Please turn every line of text in the records below into a Markdown table with two columns, Row and Line, numbering the rows in order and leaving out blank lines.

☆ ☆ ☆ ☆

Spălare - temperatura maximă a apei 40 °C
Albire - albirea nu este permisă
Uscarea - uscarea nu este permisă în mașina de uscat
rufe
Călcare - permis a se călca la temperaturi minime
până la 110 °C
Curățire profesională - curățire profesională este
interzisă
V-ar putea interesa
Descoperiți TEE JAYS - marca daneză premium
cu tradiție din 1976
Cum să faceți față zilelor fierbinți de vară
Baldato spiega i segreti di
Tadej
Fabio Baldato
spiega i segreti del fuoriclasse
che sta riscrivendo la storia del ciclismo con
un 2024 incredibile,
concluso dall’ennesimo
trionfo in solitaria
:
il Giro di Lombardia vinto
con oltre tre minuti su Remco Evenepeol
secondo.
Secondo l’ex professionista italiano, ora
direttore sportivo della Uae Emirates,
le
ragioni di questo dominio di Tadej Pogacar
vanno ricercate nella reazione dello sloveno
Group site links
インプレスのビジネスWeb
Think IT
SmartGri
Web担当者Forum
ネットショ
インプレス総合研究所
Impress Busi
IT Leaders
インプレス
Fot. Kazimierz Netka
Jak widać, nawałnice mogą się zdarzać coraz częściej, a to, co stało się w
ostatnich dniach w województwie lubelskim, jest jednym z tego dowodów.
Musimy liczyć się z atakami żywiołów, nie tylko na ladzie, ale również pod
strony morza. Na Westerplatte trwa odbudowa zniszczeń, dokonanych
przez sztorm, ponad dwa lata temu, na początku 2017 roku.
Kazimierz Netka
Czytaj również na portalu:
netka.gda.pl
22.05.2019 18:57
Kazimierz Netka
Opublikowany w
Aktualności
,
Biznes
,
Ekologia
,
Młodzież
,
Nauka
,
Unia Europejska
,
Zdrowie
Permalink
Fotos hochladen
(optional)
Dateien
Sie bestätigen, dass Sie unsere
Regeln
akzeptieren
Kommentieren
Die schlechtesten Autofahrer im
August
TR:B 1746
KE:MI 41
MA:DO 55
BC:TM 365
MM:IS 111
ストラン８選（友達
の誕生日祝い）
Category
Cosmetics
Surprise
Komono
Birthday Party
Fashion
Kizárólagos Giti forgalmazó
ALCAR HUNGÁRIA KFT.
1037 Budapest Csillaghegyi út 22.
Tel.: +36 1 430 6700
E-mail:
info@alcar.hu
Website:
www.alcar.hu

☆ ☆ ☆ ☆

#### [OUTPUT]
| Row | Line |
|---|---|
| 1 | Spălare - temperatura maximă a apei 40 °C |
| 2 | Albire - albirea nu este permisă |
| 3 | Uscarea - uscarea nu este permisă în mașina de uscat |
| 4 | rufe |
| 5 | Călcare - permis a se călca la temperaturi minime |
| 6 | până la 110 °C |
| 7 | Curățire profesională - curățire profesională este |
| 8 | interzisă |
| 9 | V-ar putea interesa |
| 10 | Descoperiți TEE JAYS - marca daneză premium |
| 11 | cu tradiție din 1976 |
| 12 | Cum să faceți față zilelor fierbinți de vară |
| 13 | Baldato spiega i segreti di |
| 14 | Tadej |
| 15 | Fabio Baldato |
| 16 | spiega i segreti del fuoriclasse |
| 17 | che sta riscrivendo la storia del ciclismo con |
| 18 | un 2024 incredibile, |
| 19 | concluso dall’ennesimo |
| 20 | trionfo in solitaria |
| 21 | : |
| 22 | il Giro di Lombardia vinto |
| 23 | con oltre tre minuti su Remco Evenepeol |
| 24 | secondo. |
| 25 | Secondo l’ex professionista italiano, ora |
| 26 | direttore sportivo della Uae Emirates, |
| 27 | le |
| 28 | ragioni di questo dominio di Tadej Pogacar |
| 29 | vanno ricercate nella reazione dello sloveno |
| 30 | Group site links |
| 31 | インプレスのビジネスWeb |
| 32 | Think IT |
| 33 | SmartGri |
| 34 | Web担当者Forum |
| 35 | ネットショ |
| 36 | インプレス総合研究所 |
| 37 | Impress Busi |
| 38 | IT Leaders |
| 39 | インプレス |
| 40 | Fot. Kazimierz Netka |
| 41 | Jak widać, nawałnice mogą się zdarzać coraz częściej, a to, co stało się w |
| 42 | ostatnich dniach w województwie lubelskim, jest jednym z tego dowodów. |
| 43 | Musimy liczyć się z atakami żywiołów, nie tylko na ladzie, ale również pod |
| 44 | strony morza. Na Westerplatte trwa odbudowa zniszczeń, dokonanych |
| 45 | przez sztorm, ponad dwa lata temu, na początku 2017 roku. |
| 46 | Kazimierz Netka |
| 47 | Czytaj również na portalu: |
| 48 | netka.gda.pl |
| 49 | 22.05.2019 18:57 |
| 50 | Kazimierz Netka |
| 51 | Opublikowany w |
| 52 | Aktualności |
| 53 | , |
| 54 | Biznes |
| 55 | , |
| 56 | Ekologia |
| 57 | , |
| 58 | Młodzież |
| 59 | , |
| 60 | Nauka |
| 61 | , |
| 62 | Unia Europejska |
| 63 | , |
| 64 | Zdrowie |
| 65 | Permalink |
| 66 | Fotos hochladen |
| 67 | (optional) |
| 68 | Dateien |
| 69 | Sie bestätigen, dass Sie unsere |
| 70 | Regeln |
| 71 | akzeptieren |
| 72 | Kommentieren |
| 73 | Die schlechtesten Autofahrer im |
| 74 | August |
| 75 | TR:B 1746 |
| 76 | KE:MI 41 |
| 77 | MA:DO 55 |
| 78 | BC:TM 365 |
| 79 | MM:IS 111 |
| 80 | ストラン８選（友達 |
| 81 | の誕生日祝い） |
| 82 | Category |
| 83 | Cosmetics |
| 84 | Surprise |
| 85 | Komono |
| 86 | Birthday Party |
| 87 | Fashion |
| 88 | Kizárólagos Giti forgalmazó |
| 89 | ALCAR HUNGÁRIA KFT. |
| 90 | 1037 Budapest Csillaghegyi út 22. |
| 91 | Tel.: +36 1 430 6700 |
| 92 | E-mail: |
| 93 | info@alcar.hu |
| 94 | Website: |
| 95 | www.alcar.hu |